Friday, 28 June 2024

Life Off Earth

"Margin of Profit." (here)

"This tiny, outlying corner of the galaxy which Technic civilization has slightly explored is that big and various." (p. 149)

This much repeated observation about the relative smallness of known space on a galactic scale is made that early in the Technic History. The observation will remain true throughout the League and Empire periods although eventually, millennia later, human civilizations will have spread through several spiral arms of the galaxy. But that will be long after the fall not only of the Terran Empire but even of Technic civilization. Not that subsequent civilizations will not be technological but "Technic" has come to mean a particular global and spacefaring civilization that succeeded Western.

In the 1950s, I loved the idea of human beings able to move freely around in interstellar space. Now I am more conscious of the difficulties of remaining alive off Earth. Also, there is a question about the psychological effects of leaving the Terrestrial environment.
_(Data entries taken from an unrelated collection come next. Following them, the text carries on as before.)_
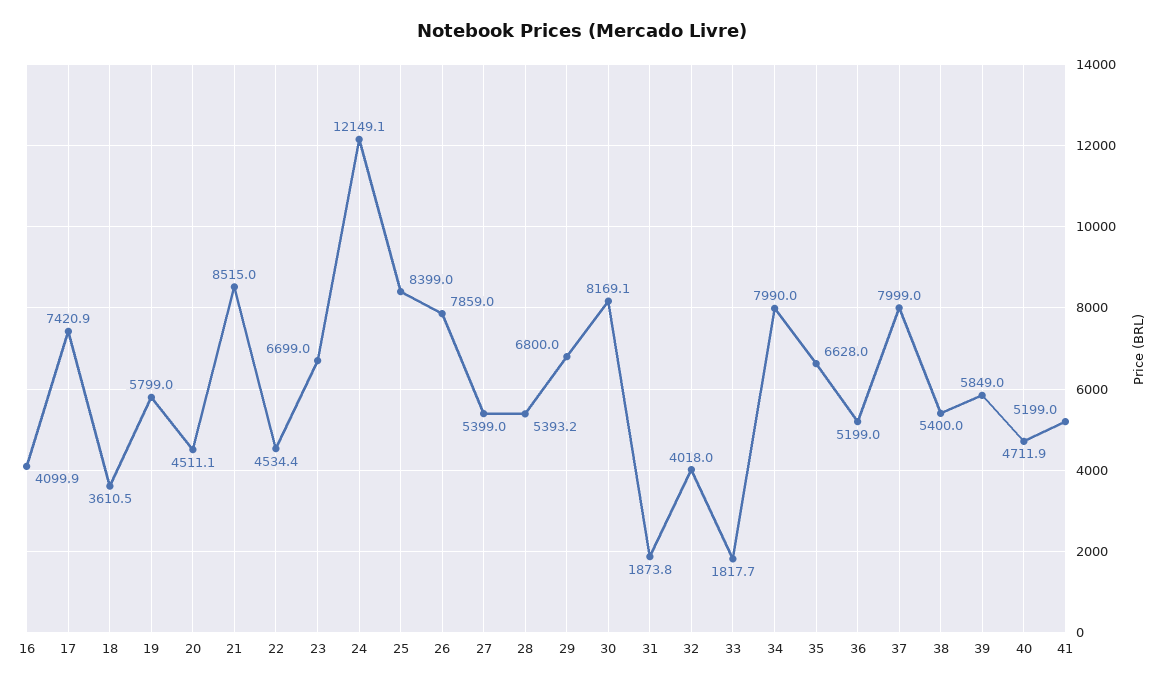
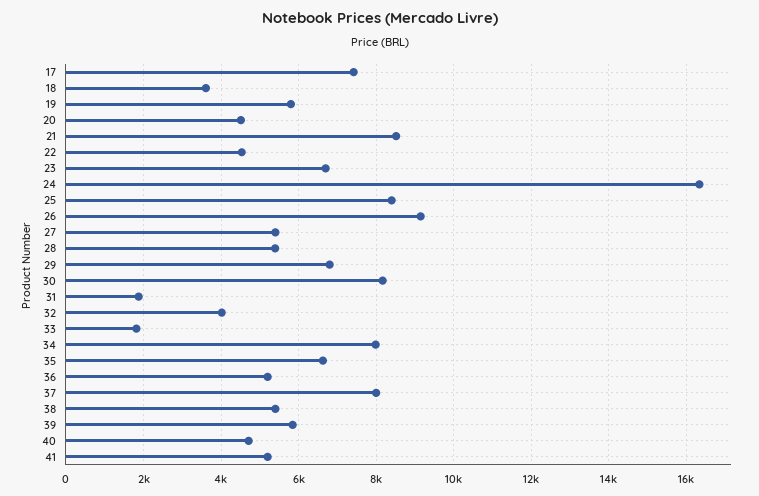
  {
-   "16": 4099.9,
    "17": 7420.9,
    "18": 3610.5,
    "19": 5799,
    "20": 4511.1,
    "21": 8515,
    "22": 4534.4,
    "23": 6699,
-   "24": 12149.1,
+   "24": 16400,
    "25": 8399,
-   "26": 7859,
+   "26": 9200,
    "27": 5399,
    "28": 5393.2,
    "29": 6800,
    "30": 8169.1,
    "31": 1873.8,
    "32": 4018,
    "33": 1817.7,
    "34": 7990,
    "35": 6628,
    "36": 5199,
    "37": 7999,
    "38": 5400,
    "39": 5849,
    "40": 4711.9,
    "41": 5199
  }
Will colonists on Mars remain sane?

"It was a cruel world, this Mars, a world of cold and ruin and soaring scornful emptiness, a world that broke men's hearts and drained their lives from them - rainless, oceanless, heatless, kindless..."
-Poul Anderson, "Un-Man" IN Anderson, The Complete Psychotechnic League, Volume 1 (Riverdale, NY, October 2017), pp. 21-100 AT III, pp. 28-29.

This passage continues for several more lines of text but I do not want to post lengthy quotations.
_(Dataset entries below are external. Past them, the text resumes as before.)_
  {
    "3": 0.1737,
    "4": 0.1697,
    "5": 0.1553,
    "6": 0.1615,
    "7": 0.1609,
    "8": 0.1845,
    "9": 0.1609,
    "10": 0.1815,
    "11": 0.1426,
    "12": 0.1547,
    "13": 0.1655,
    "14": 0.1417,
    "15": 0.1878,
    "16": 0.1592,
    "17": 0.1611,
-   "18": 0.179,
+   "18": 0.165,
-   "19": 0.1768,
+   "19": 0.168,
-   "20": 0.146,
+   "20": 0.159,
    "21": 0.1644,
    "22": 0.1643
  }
I am now having a problem familiar to readers. Books have been moved around here. James Blish planned a novel to be called King Log that was never completed although three extracts from it, entitled "The City That Was The World," "Darkside Crossing" and "Our Binary Brothers," were published in Galaxy. I want to quote from "Darkside Crossing" but that is the one issue that I cannot now find beside the others on the shelf! 

From memory:

John Hillary Dane makes the two light-month crossing from Sol to a previously unnoticed white dwarf companion star. When he glances back and realizes that he can no longer see Sol, he suffers a nervous breakdown because he is cut off as no man has been before. Is this an insight into possible psychological effects of space travel?
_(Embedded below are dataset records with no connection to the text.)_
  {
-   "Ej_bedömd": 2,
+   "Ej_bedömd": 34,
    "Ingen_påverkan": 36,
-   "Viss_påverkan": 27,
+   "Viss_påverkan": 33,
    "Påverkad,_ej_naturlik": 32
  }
Addendum: Persevering, I found "Darkside Crossing" on another shelf in another room and will now reread it. There is nothing quite like the pleasure and relief of re-finding something.

5 comments:

S.M. Stirling said...

Nope. Explorers tend to be 'outer-directed' and a bit monomaniacal.

paulshackley2017@gmail.com said...

But an indefinite period on the Martian surface?

Sean M. Brooks said...

Kaor, Paul!

We won't know till people actually get to Mars to begin living there. But, however harsh Mars is, I don't see merely living there either for life or a long period driving them mad. So I lean more to Stirling's view.

More plausible, IMO, was Anderson's speculation in the HARVEST OF STARS series that the light gravity of the Moon prevented unmodified women from completing pregnancies, causing them to miscarry their babies.

Ad astra! Sean

Jim Baerg said...

In one of David Brin's short stories, "Crystal Spheres" humans live in space habitats in the solar system, but don't manage to colonize other solar systems. There is a crippling psychological depression in trying to exist without a living planet in the solar system.

An implausible (in my view) idea to make the story work.

Sean M. Brooks said...

Kaor, Jim!

I agree, I don't buy that either. I think many people would find living for long periods in a sufficiently large space station with several rings for artificial gravity comfortable.

If other planets exist which are sufficiently terrestroid I see no reasons why humans can't live on them.